What Cain and Abel Teach Us About Worship

Wednesday, September 14, 2016

heart in hands
As I read the story of Cain and Abel in Genesis 4 recently something jumped out at me that I had never seen before. I have read this many times and have always read it as a story about a man who hated his brother. This is really a story about a man caught up in a desperate attempt to find God's approval and sucked into the demonic trap of thinking that the act of worship is the way to gain that approval.

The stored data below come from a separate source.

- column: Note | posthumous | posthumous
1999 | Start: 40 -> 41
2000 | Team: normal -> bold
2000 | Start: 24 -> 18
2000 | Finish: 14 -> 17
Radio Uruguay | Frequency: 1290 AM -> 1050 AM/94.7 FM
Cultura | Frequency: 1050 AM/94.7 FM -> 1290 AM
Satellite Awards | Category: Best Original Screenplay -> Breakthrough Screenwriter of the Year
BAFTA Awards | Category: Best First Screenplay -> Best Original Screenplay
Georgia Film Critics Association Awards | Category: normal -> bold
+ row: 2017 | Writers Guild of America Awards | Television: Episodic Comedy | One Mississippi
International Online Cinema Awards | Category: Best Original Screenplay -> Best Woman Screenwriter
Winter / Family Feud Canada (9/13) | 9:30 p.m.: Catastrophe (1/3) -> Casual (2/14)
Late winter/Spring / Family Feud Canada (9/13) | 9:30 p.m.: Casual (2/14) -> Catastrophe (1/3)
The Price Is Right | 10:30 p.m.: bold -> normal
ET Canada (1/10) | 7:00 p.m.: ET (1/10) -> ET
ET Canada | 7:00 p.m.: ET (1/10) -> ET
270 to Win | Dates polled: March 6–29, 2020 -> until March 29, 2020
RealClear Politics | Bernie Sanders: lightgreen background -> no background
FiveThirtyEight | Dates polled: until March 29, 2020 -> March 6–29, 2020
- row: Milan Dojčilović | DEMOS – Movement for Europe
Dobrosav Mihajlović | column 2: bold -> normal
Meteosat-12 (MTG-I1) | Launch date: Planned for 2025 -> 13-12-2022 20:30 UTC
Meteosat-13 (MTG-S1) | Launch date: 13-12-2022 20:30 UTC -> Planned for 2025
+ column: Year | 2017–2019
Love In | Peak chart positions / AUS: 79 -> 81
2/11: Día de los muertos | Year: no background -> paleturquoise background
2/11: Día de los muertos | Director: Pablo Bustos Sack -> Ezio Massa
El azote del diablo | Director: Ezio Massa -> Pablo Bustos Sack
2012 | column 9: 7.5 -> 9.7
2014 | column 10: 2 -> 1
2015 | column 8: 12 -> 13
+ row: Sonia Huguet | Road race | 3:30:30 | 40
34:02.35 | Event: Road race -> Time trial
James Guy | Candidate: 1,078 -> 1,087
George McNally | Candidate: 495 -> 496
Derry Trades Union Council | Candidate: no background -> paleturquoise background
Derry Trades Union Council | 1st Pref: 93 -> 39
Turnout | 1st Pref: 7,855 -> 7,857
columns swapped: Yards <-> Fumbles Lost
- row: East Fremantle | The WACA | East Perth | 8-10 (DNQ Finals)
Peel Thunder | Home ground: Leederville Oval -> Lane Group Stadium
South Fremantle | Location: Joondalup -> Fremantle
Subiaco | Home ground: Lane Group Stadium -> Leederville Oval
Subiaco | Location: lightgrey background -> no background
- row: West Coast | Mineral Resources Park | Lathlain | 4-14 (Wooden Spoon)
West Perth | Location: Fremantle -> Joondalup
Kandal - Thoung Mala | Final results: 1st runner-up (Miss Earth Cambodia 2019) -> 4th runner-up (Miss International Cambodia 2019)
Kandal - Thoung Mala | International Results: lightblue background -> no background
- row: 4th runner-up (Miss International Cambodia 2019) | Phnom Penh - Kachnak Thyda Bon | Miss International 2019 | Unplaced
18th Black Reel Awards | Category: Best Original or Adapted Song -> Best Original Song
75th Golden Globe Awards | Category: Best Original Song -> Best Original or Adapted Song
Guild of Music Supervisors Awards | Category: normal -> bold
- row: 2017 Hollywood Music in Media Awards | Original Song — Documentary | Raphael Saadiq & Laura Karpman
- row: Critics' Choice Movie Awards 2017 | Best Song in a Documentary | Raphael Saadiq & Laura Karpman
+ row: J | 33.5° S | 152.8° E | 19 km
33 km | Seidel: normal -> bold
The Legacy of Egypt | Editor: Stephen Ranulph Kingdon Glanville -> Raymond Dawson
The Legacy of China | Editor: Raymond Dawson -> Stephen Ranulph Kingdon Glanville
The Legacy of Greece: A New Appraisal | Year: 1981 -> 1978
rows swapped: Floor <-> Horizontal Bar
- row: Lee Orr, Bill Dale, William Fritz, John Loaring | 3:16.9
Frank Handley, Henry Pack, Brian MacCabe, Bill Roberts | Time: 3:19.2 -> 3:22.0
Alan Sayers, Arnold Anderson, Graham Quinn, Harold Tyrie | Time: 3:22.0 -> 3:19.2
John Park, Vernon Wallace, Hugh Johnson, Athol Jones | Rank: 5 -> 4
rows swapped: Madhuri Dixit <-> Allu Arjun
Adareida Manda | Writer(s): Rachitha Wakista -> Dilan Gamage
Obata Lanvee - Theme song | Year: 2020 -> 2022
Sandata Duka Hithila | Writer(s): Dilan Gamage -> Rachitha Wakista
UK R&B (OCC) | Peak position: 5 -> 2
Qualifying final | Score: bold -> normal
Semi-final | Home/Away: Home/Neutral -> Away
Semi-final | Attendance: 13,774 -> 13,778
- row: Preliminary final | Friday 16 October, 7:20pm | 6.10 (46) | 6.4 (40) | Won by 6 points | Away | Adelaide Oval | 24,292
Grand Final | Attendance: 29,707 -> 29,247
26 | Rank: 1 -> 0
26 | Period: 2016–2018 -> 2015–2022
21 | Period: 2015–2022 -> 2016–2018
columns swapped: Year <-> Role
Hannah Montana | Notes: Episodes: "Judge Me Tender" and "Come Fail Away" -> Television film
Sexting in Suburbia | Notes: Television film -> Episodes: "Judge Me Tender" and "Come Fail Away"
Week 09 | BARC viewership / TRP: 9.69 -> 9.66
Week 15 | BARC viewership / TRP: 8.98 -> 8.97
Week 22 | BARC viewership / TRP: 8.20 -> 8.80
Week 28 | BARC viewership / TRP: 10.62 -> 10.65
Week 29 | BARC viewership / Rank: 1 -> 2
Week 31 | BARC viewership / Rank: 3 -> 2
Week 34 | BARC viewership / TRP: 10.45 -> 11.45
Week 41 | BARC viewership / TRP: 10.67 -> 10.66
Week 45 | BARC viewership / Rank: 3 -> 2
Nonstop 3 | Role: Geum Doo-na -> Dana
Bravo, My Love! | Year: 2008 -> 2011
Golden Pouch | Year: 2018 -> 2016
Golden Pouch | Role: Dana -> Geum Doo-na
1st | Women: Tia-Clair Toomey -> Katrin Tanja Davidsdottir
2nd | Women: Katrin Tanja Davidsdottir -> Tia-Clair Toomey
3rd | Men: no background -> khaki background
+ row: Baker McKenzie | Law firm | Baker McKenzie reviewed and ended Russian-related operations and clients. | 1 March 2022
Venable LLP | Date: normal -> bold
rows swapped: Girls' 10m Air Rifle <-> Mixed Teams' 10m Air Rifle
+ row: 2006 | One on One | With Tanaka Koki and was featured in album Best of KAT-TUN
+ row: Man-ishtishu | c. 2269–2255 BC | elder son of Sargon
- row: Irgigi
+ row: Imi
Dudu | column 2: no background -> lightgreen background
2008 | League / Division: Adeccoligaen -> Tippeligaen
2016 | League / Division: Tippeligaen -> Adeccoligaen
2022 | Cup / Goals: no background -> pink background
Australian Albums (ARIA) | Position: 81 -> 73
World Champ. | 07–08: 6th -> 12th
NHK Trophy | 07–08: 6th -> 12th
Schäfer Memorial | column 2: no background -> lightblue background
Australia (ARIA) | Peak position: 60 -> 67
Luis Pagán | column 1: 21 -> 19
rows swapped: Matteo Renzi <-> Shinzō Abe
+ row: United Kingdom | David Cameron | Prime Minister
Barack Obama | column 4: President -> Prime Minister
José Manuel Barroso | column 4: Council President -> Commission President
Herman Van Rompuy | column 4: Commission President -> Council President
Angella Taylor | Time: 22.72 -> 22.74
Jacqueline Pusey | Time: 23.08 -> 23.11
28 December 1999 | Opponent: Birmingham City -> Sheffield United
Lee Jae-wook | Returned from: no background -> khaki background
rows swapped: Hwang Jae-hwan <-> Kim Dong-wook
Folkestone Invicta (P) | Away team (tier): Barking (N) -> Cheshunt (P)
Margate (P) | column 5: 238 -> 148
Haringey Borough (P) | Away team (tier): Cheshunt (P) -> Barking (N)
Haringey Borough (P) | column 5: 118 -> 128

In verse 2 it says that Abel kept flocks and Cain worked the soil. Cain brought some of the fruits of the soil as an offering to the Lord while Abel brought fat portions from the firstborn of his flock. Both brought offerings to the Lord, but there was a huge difference between the two. Abel's offering came solely from God's hand of provision. As a shepherd he kept flocks. He didn't create them; he simply took care of them. On the other hand, Cain's offering came solely from his own hand of provision. His offering was from what he could offer. God's response to these offerings had nothing to do with the offerings themselves but the motivation behind them. The Lord makes a profound statement to Cain in verse 7 when He says, "If you do what is right, will you not be accepted?" This is the key to understanding the story. Take a moment to prayerfully think about this and what it tells us about the act of worship
plant in hands
Cain was a man who struggled with acceptance, self-worth and his identity. He thought that if he could somehow worship God just right, God would then approve of him. He worked hard in the fields so that he could show God what a great job he did. That was his offering. The reason God approved of Abel's offering and not Cain's is simple - Abel's was from the heart, not his hands. It was an act of worship that declared his total dependence upon God and that without him he would have nothing. Cain's offering was from his own hands, not from his heart. His was an act of worship to his accomplishments. He didn't need God. He could take care of himself. That is what led to his anger because the more he tried to gain God's approval and attention, the more he felt unaccepted by him. It also bred intense jealousy toward his brother that eventually drove him to murder.
heart in hands
The challenge for us as we live a lifestyle of worship is that we must be careful to approach God simply out of a heart that is totally and completely dependent upon him for everything. He already accepts us so we don't have to worry about that. Worship doesn't make him accept us more, but rather it reminds us that if it were not for Him, we would be nothing. God does not want the work of your hands. He just wants your heart. That is why lifting up your hands in worship is so powerful and important. When we lift our hands up to heaven we have to let go of whatever we are holding on to so that we have nothing to bring to the Lord but our hearts. That is acceptable worship.